Comment la couleur noire est passée de la tristesse, avec les bijoux de deuil mis à la mode par la Reine Victoria, au registre de la fête et du chic contemporain ?

Quatre broches ayant appartenu à la Reine Victoria vont être vendues à Londres par Sotheby’s le 24 mars prochain. Ciselées dans les pierres noires comme l’onyx et le jais, ces bijoux dits « de deuil » laissent la place au siècle suivant au noir et blanc complice de l’effervescence des Années folles. Un autre siècle s’est depuis écoulé et la haute joaillerie s’habille de noir pour jouer la séduction.

© Cartier

Victoria n’a que 19 ans lorsqu’elle est couronnée reine, en 1838. Il lui faut un mari. Elle a toujours eu un faible pour son cousin Albert de Saxe-Cabourg qu’elle demande en mariage, comme l’exige son statut royal, et épouse, en 1839. Influenceuse avant l’heure, elle se marie en robe blanche, et non rouge, comme le veut la tradition. Le blanc sied mieux au cadeau de mariage d’Albert, une broche en saphirs et diamants que Victoria, grande amatrice de bijoux, associe à un collier et des boucles d’oreilles en diamants. Ils vécurent heureux pendant 21 ans et eurent 9 enfants. Inconsolable à la mort d’Albert, Victoria ne porte plus que du noir pendant les 40 années qui lui restent à régner. Mais elle aime toujours beaucoup les bijoux. Pour qu’ils soient coordonnés à sa tenue de deuil, elle les commande noirs. Toutes les veuves d’Angleterre l’imitent bientôt. Les bijoux de deuil deviennent alors le nec plus ultra.

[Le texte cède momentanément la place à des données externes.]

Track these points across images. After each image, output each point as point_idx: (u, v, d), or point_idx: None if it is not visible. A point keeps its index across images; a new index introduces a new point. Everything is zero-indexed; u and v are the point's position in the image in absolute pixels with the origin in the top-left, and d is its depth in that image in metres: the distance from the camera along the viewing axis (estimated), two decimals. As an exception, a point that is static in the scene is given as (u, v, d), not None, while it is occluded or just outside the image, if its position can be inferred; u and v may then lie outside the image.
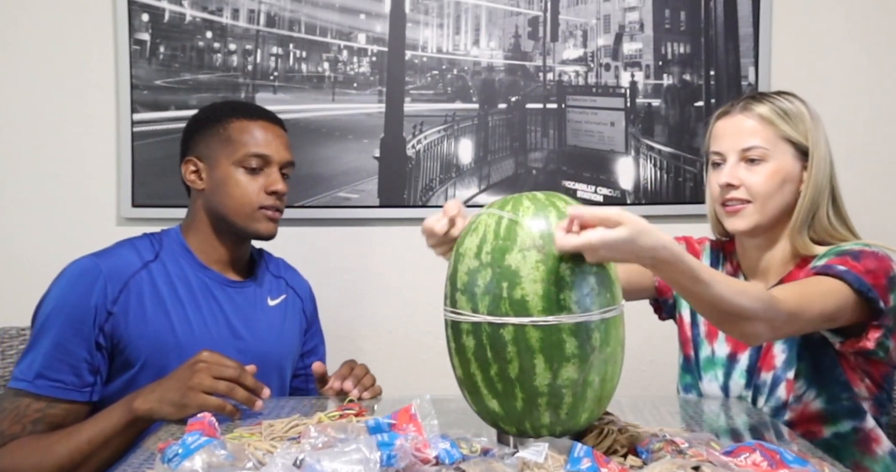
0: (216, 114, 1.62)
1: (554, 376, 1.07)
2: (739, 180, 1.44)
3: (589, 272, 1.08)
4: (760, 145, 1.44)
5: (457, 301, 1.11)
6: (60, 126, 2.08)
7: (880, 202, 2.14)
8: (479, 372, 1.10)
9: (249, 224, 1.57)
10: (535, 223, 1.08)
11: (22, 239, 2.08)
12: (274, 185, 1.57)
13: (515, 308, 1.07)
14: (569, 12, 2.13)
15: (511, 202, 1.12)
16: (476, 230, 1.12)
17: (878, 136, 2.18)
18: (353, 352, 2.06)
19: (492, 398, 1.10)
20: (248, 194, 1.56)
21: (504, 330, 1.07)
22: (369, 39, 2.11)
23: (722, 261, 1.61)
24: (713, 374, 1.53)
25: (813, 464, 0.99)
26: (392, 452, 0.92)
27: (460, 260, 1.12)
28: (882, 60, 2.18)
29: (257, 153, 1.57)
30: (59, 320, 1.47)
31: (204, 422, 1.06)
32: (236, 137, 1.57)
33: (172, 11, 2.07)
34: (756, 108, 1.46)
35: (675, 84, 2.14)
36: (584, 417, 1.12)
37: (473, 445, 1.03)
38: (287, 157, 1.61)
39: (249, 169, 1.56)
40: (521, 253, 1.07)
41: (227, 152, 1.57)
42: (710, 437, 1.10)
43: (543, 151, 2.14)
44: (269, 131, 1.60)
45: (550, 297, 1.06)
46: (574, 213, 1.03)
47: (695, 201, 2.14)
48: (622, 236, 1.02)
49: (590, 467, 0.97)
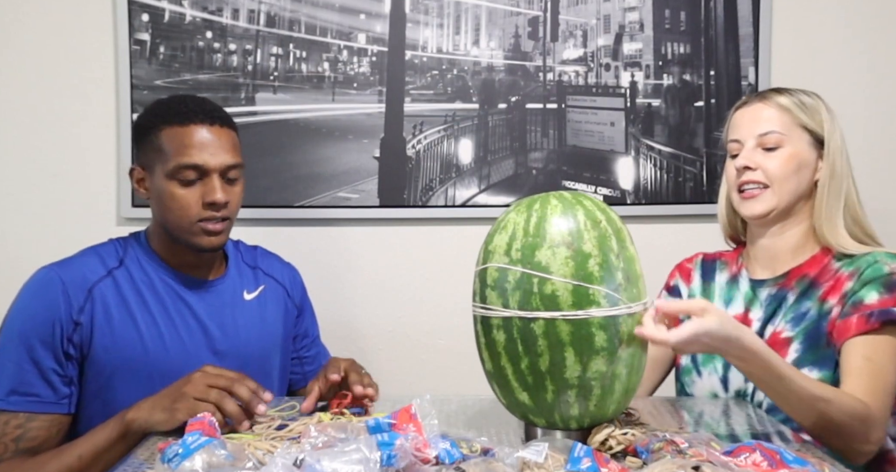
0: (149, 120, 1.51)
1: (584, 369, 1.11)
2: (757, 164, 1.47)
3: (617, 268, 1.13)
4: (777, 130, 1.47)
5: (487, 297, 1.15)
6: (60, 126, 2.08)
7: (881, 202, 2.14)
8: (509, 365, 1.14)
9: (189, 238, 1.48)
10: (564, 221, 1.13)
11: (22, 239, 2.08)
12: (211, 195, 1.45)
13: (546, 303, 1.11)
14: (569, 12, 2.13)
15: (539, 200, 1.16)
16: (505, 228, 1.16)
17: (878, 136, 2.18)
18: (353, 352, 2.06)
19: (522, 390, 1.14)
20: (183, 208, 1.45)
21: (535, 324, 1.11)
22: (369, 39, 2.11)
23: (720, 266, 1.61)
24: (712, 367, 1.54)
25: (813, 464, 0.99)
26: (392, 452, 0.92)
27: (490, 257, 1.16)
28: (882, 60, 2.18)
29: (188, 164, 1.44)
30: (24, 334, 1.42)
31: (204, 422, 1.06)
32: (167, 147, 1.46)
33: (172, 11, 2.07)
34: (775, 97, 1.50)
35: (675, 84, 2.14)
36: (613, 408, 1.16)
37: (473, 445, 1.03)
38: (226, 160, 1.47)
39: (184, 181, 1.45)
40: (550, 250, 1.11)
41: (160, 164, 1.47)
42: (710, 437, 1.10)
43: (543, 151, 2.14)
44: (203, 135, 1.46)
45: (580, 291, 1.10)
46: (660, 305, 1.16)
47: (695, 201, 2.14)
48: (712, 326, 1.15)
49: (590, 466, 0.97)
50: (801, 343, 1.43)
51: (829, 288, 1.44)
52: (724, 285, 1.59)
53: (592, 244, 1.12)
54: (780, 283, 1.50)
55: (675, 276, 1.68)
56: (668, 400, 1.54)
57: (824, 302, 1.44)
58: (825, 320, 1.43)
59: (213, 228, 1.47)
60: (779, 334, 1.46)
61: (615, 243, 1.14)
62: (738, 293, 1.55)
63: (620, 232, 1.16)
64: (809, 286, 1.47)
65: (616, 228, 1.16)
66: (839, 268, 1.45)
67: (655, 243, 2.16)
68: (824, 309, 1.43)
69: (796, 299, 1.47)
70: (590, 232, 1.13)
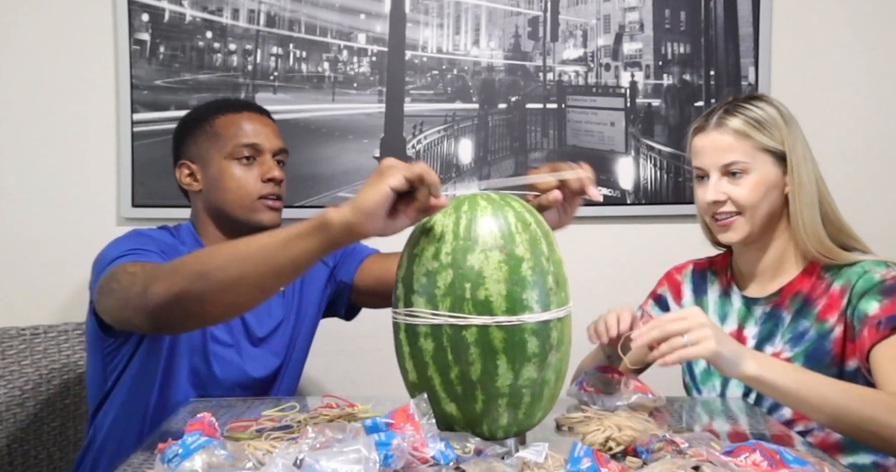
0: (201, 114, 1.62)
1: (515, 377, 1.07)
2: (725, 195, 1.46)
3: (548, 272, 1.09)
4: (740, 160, 1.45)
5: (413, 303, 1.09)
6: (60, 126, 2.08)
7: (879, 202, 2.14)
8: (437, 376, 1.09)
9: (251, 216, 1.56)
10: (496, 223, 1.08)
11: (22, 239, 2.08)
12: (269, 172, 1.56)
13: (479, 309, 1.06)
14: (569, 12, 2.13)
15: (467, 201, 1.11)
16: (432, 231, 1.10)
17: (877, 136, 2.18)
18: (353, 352, 2.06)
19: (450, 401, 1.09)
20: (244, 186, 1.55)
21: (467, 332, 1.06)
22: (369, 39, 2.11)
23: (710, 278, 1.61)
24: (711, 385, 1.54)
25: (813, 464, 0.99)
26: (389, 452, 0.92)
27: (416, 261, 1.10)
28: (882, 60, 2.18)
29: (247, 143, 1.56)
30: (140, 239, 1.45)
31: (204, 422, 1.06)
32: (224, 132, 1.57)
33: (172, 11, 2.07)
34: (729, 122, 1.46)
35: (675, 84, 2.14)
36: (539, 416, 1.13)
37: (466, 445, 1.03)
38: (278, 144, 1.60)
39: (242, 160, 1.55)
40: (483, 253, 1.06)
41: (217, 148, 1.56)
42: (710, 437, 1.10)
43: (543, 151, 2.14)
44: (255, 121, 1.59)
45: (514, 297, 1.06)
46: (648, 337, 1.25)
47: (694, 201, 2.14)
48: None
49: (590, 467, 0.97)
50: (802, 364, 1.42)
51: (826, 306, 1.44)
52: (717, 300, 1.58)
53: (525, 247, 1.07)
54: (774, 301, 1.49)
55: (664, 285, 1.67)
56: (669, 400, 1.54)
57: (824, 321, 1.43)
58: (827, 339, 1.43)
59: (273, 204, 1.57)
60: (778, 354, 1.46)
61: (545, 245, 1.10)
62: (731, 309, 1.55)
63: (549, 235, 1.12)
64: (804, 304, 1.46)
65: (544, 230, 1.12)
66: (831, 282, 1.45)
67: (655, 243, 2.16)
68: (825, 328, 1.43)
69: (792, 318, 1.47)
70: (521, 235, 1.08)
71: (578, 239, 2.16)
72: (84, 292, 1.55)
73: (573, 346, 1.15)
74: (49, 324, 1.84)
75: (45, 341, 1.81)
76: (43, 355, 1.80)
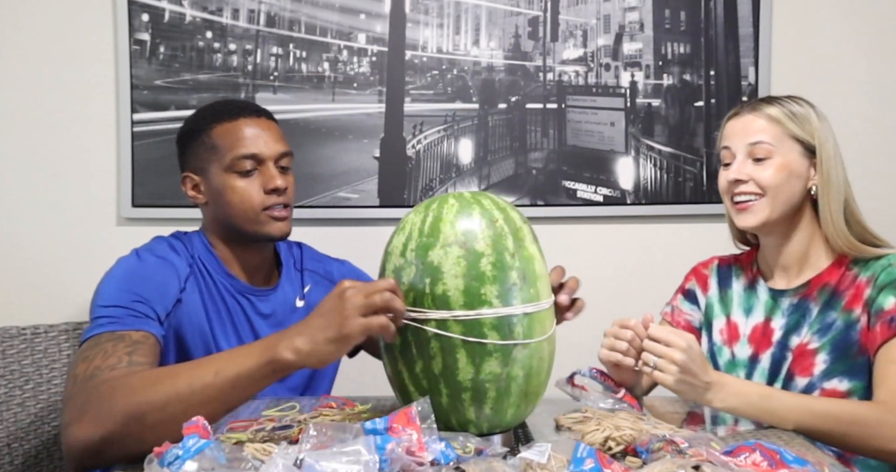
0: (197, 123, 1.55)
1: (476, 371, 1.09)
2: (748, 176, 1.47)
3: (511, 268, 1.11)
4: (767, 141, 1.47)
5: None
6: (60, 126, 2.08)
7: (881, 202, 2.14)
8: (405, 369, 1.13)
9: (258, 229, 1.51)
10: (459, 221, 1.12)
11: (22, 239, 2.08)
12: (272, 182, 1.50)
13: (437, 303, 1.09)
14: (569, 12, 2.13)
15: (437, 200, 1.15)
16: (403, 229, 1.15)
17: (878, 135, 2.18)
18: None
19: (419, 395, 1.12)
20: (247, 200, 1.50)
21: (427, 326, 1.10)
22: (369, 39, 2.11)
23: (736, 272, 1.61)
24: (735, 375, 1.54)
25: (813, 464, 0.99)
26: (384, 456, 0.93)
27: (388, 259, 1.16)
28: (882, 60, 2.18)
29: (245, 154, 1.50)
30: (141, 274, 1.41)
31: (199, 426, 1.06)
32: (221, 143, 1.51)
33: (172, 11, 2.07)
34: (765, 108, 1.50)
35: (675, 84, 2.14)
36: (511, 412, 1.14)
37: (467, 445, 1.03)
38: (279, 148, 1.53)
39: (243, 172, 1.50)
40: (443, 249, 1.10)
41: (216, 161, 1.51)
42: (710, 437, 1.10)
43: (543, 151, 2.14)
44: (254, 127, 1.52)
45: (472, 291, 1.09)
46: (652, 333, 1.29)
47: (695, 201, 2.14)
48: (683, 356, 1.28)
49: (593, 467, 0.97)
50: (829, 354, 1.43)
51: (852, 297, 1.44)
52: (742, 292, 1.59)
53: (486, 243, 1.10)
54: (802, 293, 1.50)
55: (692, 280, 1.67)
56: (669, 400, 1.54)
57: (850, 312, 1.44)
58: (853, 329, 1.43)
59: (279, 214, 1.52)
60: (805, 345, 1.46)
61: (511, 242, 1.12)
62: (757, 302, 1.55)
63: (519, 231, 1.14)
64: (832, 296, 1.47)
65: (514, 227, 1.13)
66: (857, 274, 1.46)
67: (655, 242, 2.16)
68: (851, 318, 1.43)
69: (820, 309, 1.47)
70: (484, 231, 1.11)
71: (578, 239, 2.17)
72: (84, 292, 1.55)
73: (572, 344, 1.16)
74: (49, 324, 1.84)
75: (45, 341, 1.80)
76: (43, 355, 1.80)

Une vente Sotheby's exceptionnelle

« Les quatre broches proposées sont en onyx et en agate, qui représentent les pierres les plus appropriées pour des bijoux de deuil puisqu’elles sont noires et suffisamment dures pour être très polies. L’émail était aussi fréquent, tout comme le jais, mais tous deux sont un peu plus plus fragiles » souligne Kristian Spofforth, directeur du département Bijoux de Sotheby’s Londres. « La plupart des pièces dispersées par les familles royales sont restées pendant très longtemps dans la famille. Nous les voyons apparaître dans une vente aux enchères de temps en temps. Elles atteignent souvent des prix étourdissants, ce qui peut déclencher la décision de vendre dans une autre famille possédant elle aussi une collection où figure un cadeau royal. Cela nourrit une sorte de cycle qui maintient l’intérêt du public. » 

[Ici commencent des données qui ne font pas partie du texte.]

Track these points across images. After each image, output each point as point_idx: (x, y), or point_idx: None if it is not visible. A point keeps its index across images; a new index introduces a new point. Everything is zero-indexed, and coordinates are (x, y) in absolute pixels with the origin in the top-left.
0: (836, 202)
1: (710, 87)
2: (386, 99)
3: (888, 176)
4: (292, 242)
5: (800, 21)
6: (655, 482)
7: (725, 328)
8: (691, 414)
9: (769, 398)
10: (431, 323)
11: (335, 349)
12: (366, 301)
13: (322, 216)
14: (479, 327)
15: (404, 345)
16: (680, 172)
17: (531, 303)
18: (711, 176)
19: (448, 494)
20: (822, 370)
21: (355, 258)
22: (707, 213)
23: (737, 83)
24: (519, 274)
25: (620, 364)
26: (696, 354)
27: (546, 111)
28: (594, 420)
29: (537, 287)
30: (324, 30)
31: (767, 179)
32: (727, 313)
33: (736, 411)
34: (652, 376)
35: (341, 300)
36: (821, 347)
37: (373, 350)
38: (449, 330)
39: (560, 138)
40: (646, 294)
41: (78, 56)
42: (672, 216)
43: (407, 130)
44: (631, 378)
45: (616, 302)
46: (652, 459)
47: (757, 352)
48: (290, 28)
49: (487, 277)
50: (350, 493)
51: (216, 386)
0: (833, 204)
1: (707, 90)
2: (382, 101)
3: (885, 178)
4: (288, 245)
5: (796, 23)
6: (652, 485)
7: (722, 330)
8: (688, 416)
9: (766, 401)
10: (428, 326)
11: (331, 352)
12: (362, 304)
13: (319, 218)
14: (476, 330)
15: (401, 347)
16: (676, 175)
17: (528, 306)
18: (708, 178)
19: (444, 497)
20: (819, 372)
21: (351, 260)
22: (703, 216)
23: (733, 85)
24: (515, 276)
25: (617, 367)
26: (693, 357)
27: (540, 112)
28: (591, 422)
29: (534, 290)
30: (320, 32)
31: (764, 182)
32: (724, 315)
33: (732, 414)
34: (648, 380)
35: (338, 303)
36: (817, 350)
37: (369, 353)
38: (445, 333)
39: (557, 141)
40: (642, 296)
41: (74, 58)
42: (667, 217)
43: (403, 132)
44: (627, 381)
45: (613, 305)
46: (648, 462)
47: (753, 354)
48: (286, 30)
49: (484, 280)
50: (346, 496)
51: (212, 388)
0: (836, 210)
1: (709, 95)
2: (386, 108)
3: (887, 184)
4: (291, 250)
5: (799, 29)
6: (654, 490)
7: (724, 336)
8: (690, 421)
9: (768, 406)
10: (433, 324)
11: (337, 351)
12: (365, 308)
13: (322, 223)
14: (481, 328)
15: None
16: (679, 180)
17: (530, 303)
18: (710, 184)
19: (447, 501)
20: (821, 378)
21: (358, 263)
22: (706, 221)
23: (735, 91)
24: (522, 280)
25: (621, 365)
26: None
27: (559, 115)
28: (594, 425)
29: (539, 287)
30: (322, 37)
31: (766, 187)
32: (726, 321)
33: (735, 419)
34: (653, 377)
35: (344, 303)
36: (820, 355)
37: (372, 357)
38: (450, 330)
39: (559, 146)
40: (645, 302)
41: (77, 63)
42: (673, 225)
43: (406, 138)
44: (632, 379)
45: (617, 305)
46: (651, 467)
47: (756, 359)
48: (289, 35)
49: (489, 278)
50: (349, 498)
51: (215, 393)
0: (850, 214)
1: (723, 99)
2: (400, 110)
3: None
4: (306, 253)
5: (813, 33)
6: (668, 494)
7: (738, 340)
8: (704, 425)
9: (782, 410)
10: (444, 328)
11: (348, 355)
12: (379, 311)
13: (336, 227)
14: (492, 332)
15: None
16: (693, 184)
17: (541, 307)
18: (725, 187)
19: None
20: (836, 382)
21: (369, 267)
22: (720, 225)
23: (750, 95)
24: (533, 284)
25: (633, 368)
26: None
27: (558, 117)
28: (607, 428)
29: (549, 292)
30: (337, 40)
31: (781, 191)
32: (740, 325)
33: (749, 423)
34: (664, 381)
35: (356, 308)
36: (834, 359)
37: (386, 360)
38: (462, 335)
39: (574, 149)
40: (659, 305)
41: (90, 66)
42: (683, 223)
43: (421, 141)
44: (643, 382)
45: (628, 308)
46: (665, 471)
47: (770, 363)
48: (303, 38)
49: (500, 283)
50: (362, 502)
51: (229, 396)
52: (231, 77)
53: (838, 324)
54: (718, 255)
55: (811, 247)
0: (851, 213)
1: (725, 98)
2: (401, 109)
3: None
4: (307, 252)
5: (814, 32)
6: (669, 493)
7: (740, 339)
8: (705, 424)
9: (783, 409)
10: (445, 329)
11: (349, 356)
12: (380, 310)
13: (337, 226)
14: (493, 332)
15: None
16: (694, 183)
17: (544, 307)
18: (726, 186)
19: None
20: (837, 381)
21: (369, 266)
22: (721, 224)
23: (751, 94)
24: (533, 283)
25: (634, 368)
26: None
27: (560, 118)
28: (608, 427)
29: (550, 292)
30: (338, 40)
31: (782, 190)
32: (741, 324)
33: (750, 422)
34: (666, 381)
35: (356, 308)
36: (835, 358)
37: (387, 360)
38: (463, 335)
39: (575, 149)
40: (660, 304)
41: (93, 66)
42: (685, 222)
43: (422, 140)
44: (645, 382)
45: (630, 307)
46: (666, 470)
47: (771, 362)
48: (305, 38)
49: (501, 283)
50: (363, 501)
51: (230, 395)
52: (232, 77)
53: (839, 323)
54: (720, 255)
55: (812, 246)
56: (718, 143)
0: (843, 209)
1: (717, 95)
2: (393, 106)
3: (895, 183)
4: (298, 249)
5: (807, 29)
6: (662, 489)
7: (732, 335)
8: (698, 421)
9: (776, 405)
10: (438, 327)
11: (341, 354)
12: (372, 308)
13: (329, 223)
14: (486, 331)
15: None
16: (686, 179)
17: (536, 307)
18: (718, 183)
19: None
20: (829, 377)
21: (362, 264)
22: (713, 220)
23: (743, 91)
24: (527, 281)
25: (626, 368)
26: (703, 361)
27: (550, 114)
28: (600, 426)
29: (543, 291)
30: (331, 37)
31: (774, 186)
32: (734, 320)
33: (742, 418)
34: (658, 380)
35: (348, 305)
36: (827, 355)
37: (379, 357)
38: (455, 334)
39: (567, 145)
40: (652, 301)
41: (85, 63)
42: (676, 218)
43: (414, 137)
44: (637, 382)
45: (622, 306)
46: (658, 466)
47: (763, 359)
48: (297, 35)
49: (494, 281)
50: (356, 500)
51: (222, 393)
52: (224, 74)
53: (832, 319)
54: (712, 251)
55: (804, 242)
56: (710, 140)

Liés à la disparition des proches de la reine Victoria, sa mère et l’une de ses filles, la princesse Alice, ces bijoux, extrêmement touchants, devraient attirer un nombreux public, composé de collectionneurs et de conservateurs de musées. « Il est très difficile d’estimer un bijou d’après sa valeur sentimentale. C’est pourquoi nous essayons de mettre un prix correspondant à la valeur intrinsèque de l’objet. Plus il y a d’enchérisseurs et d’intérêt, plus nous avons idée juste de cette valeur sur le marché. Mais seul le coup de marteau final permet de lever le mystère. C’est tout le sel des enchères. »

© Sotheby’s

© Sotheby’s

© Sotheby’s

© Sotheby’s

L’entre-deux-guerres voit la vie en noir et blanc

Au XXème siècle, le noir s’allie au blanc de l’or, du platine et des diamants pour célébrer un monde nouveau. Paris est la capitale du luxe, de la fête et des arts. La tendance Art déco donne le la. En juin 1933, Vogue résume la silhouette à suivre : 

A Paris, une femme qui sait s’habiller est presque toujours en noir, non point par paresse à chercher des accords de couleurs, mais par raffinement, par amour de la difficulté et de la recherche inédite. (…) C’est lui qui confère à la toilette sa distinction voire sa dignité, et un certain classicisme.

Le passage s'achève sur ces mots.